▸ **Text provided**:
____

Solving Bach's temperamental puzzle
By Jodi H. Beyeler
Bradley Lehman '86 has solved the centuries-old mystery of what appeared
to be an arbitrarily scribbled design on an original copy of one of J.S. Bach's
compositions (see the design below). The results have significant
ramifications for the world of music history, performance, theory and instrument
building.
As with most puzzles, once the key concept is discovered, the design appears
obvious and everyone wonders how it could previously have been overlooked
in this case, for 250 years. The very nature of the problem itself often becomes
clearer than it had been before; working backwards a decipherer can also see
what an excellent solution reveals about the questions it answers.
But as another mystery-solver, Galileo, said, "All truths are easy to
understand once they are discovered; the point is to discover them."
The puzzle
Lehman, a Goshen native who now resides in Dayton, Va., was primed to unlock
the puzzle of Bach's keyboard tuning a classic problem in Bach
research for at least a century. His love for music, one of his concentrations
in a Goshen College double major with mathematics, and his three graduate degrees
from the University of Michigan were all essential background to understanding
the problem and seeing the solution.

____

▸ **Given entries**:
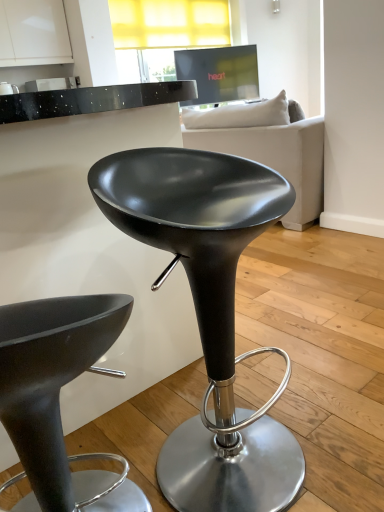
What is the approximate height of matte black stool at center, the 1th stool positioned from the left?

matte black stool at center, the 1th stool positioned from the left, is 61.02 centimeters in height.

The height and width of the screenshot is (512, 384). In order to click on matte black stool at center, acting as the 2th stool starting from the left in this screenshot , I will do `click(209, 314)`.

From the image's perspective, would you say white fabric couch at upper center is shown under matte black stool at center, the 1th stool positioned from the right?

No, from the image's perspective, white fabric couch at upper center is not beneath matte black stool at center, the 1th stool positioned from the right.

In the scene shown: Which object is wider, white fabric couch at upper center or matte black stool at center, the 1th stool positioned from the right?

Wider between the two is white fabric couch at upper center.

____

▸ **Study questions**:
A. Duplicate the rows from the line containing "The height and" through the end of the rows, keeping every line identical.
B. Pick up the article on Bach's keyboard tuning puzzle where it stops, and continue it.

▸ **Numbered responses**:
A.
The height and width of the screenshot is (512, 384). In order to click on matte black stool at center, acting as the 2th stool starting from the left in this screenshot , I will do `click(209, 314)`.

From the image's perspective, would you say white fabric couch at upper center is shown under matte black stool at center, the 1th stool positioned from the right?

No, from the image's perspective, white fabric couch at upper center is not beneath matte black stool at center, the 1th stool positioned from the right.

In the scene shown: Which object is wider, white fabric couch at upper center or matte black stool at center, the 1th stool positioned from the right?

Wider between the two is white fabric couch at upper center.

B.
Lehman has taken the liberal arts to heart, appreciating deeply how fields
of study can overlap and inform one another. He was Goshen's work-study
student in charge of harpsichord maintenance and tuning, a valuable hands-on
start for understanding the practical problems. He studied German and French,
both of which were essential in his tuning research. He also designed part of
Goshen's administrative computer system and became an avid player of the
game of bridge. His degree programs at Michigan gave him further specialization
in music history and early-keyboard performance.
Always fascinated by games and problem-solving puzzles, Lehman is a full-time
business software developer for EPOS Corp., which serves large companies and
state governments.
Keyboard tuning is an essentially similar puzzle, setting up a system that
responds most appropriately to the music that is to be played. Whether it's
a bridge hand, computer program, tuning keyboards or playing a Bach fugue, it's
all the same problem, in Lehman's mind.
The puzzle Bach unknowingly left to be solved involves a tuning method, or
temperament. Essentially, the practical challenge for keyboard musicians over
the past several hundred years in performing particularly Bach's music
has been both a mathematical and a musically artistic one. The whole and half
notes in a scale, and the thirds and fifths of chords, cannot all be made to
fit into an octave in exactly the proportions that physics and geometry would
suggest are appropriate. So, tuners have had to make careful adjustments and
de-tune some of the notes, coming up with tasteful compromises. The methods
used to determine these compromises are called "temperaments"
and there are hundreds of them.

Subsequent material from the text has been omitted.